Q4: Describe the signalling roles of the Golgi apparatus.
A: The Golgi is a central hub for protein trafficking and sorting. It also acts as a scaffold for signalling complexes and regulates post-translational modifications (e.g., glycosylation) that influence protein activity, localisation, or secretion.
Q5: What role does the ER play in calcium signalling?
A: The ER serves as the primary intracellular calcium store. Upon stimulation, it releases Ca²⁺ via IP3 receptors or ryanodine receptors. This calcium release initiates downstream responses like muscle contraction, secretion, and metabolism.
Q6: Describe how integrin-mediated protein-protein signalling contributes to cellular responses.
xA: Integrins link the extracellular matrix to the cytoskeleton and recruit signalling molecules like focal adhesion kinase (FAK). This activates pathways involved in cell survival, migration, and proliferation, integrating mechanical and chemical signals.
Q7: Differentiate between global and regional cAMP signalling.
A:
Global cAMP signalling: Uniform elevation of cAMP levels, typically via Gαs-coupled receptor stimulation, leading to widespread PKA activation.
Regional cAMP signalling: Spatially restricted due to the action of AKAPs and localised phosphodiesterase (PDE) activity, allowing precise control of cAMP effects.
Q8: What is the role of A-Kinase Anchoring Proteins (AKAPs) in cAMP signalling?

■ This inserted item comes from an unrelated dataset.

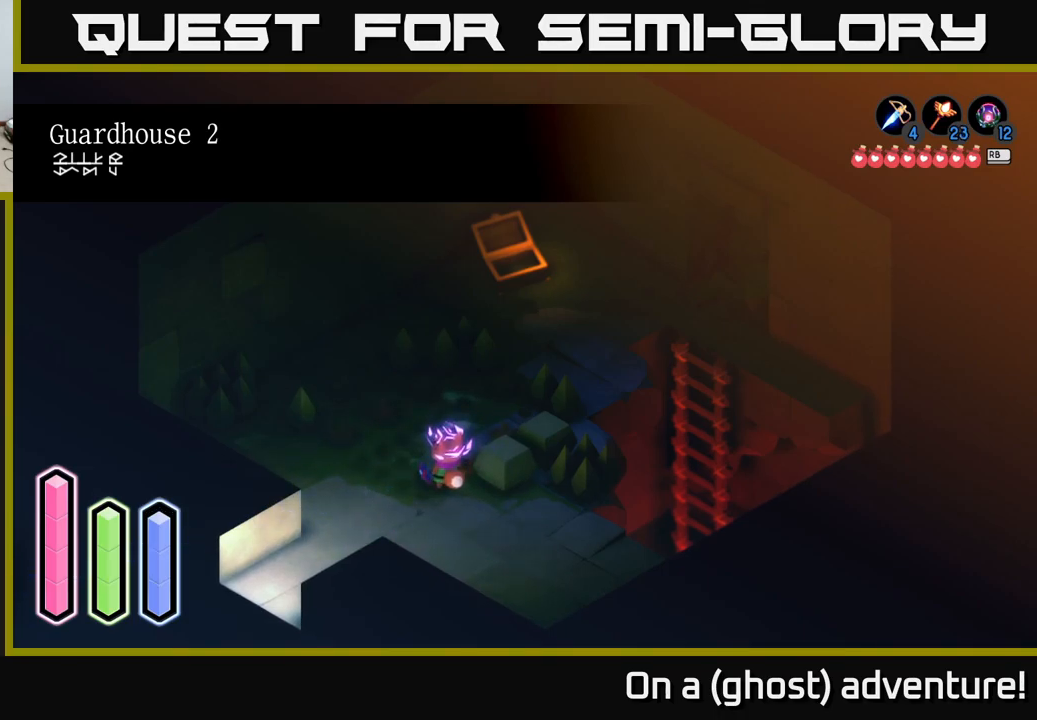
{"buttons": [], "left_stick": "center", "right_stick": "center", "events": [[34, "X", "down"], [34, "Y", "down"], [284, "X", "up"], [284, "Y", "up"]]}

A: AKAPs tether PKA to specific subcellular compartments, often near its substrates, enabling localized phosphorylation events. They also bind PDEs to degrade cAMP, fine-tuning signal strength and duration in specific cellular domains.
Q9: Compare global and local calcium signalling.
A:
Global calcium signalling involves widespread cytosolic calcium elevation, leading to broad responses like gene transcription or apoptosis.
Local calcium signalling is confined to microdomains near calcium channels (e.g., near ER or plasma membrane), enabling targeted responses like vesicle release or enzyme activation.
Q10: What are calcium oscillations and how are they interpreted by cells?
A: Calcium oscillations refer to periodic fluctuations in intracellular Ca²⁺ levels. Frequency and amplitude of these oscillations encode information, with specific patterns activating different signalling pathways (e.g., activation of CamKII is frequency-dependent).
Q11: How do calcium pumps and exchangers regulate calcium signalling?
A:
Pumps (e.g., SERCA) transport Ca²⁺ back into the ER.
Exchangers (e.g., NCX) expel Ca²⁺ out of the cell. These mechanisms restore resting calcium levels and shape the temporal aspects of calcium signals.
Q12: Why is compartmentalisation important in preventing crosstalk between signalling pathways?
A: By localising receptors, second messengers, and kinases to specific subcellular sites, cells prevent unintended activation of unrelated pathways. For instance, localized PKA activation avoids indiscriminate phosphorylation of proteins in other compartments.
Q13: How can disruption in signal compartmentalisation contribute to disease?
A: Mislocalisation of signalling proteins (e.g., AKAP mutations or defective calcium buffering in mitochondria) can lead to aberrant signal amplification, insufficient responses, or inappropriate gene activation, contributing to conditions like cardiac hypertrophy, neurodegeneration, or cancer.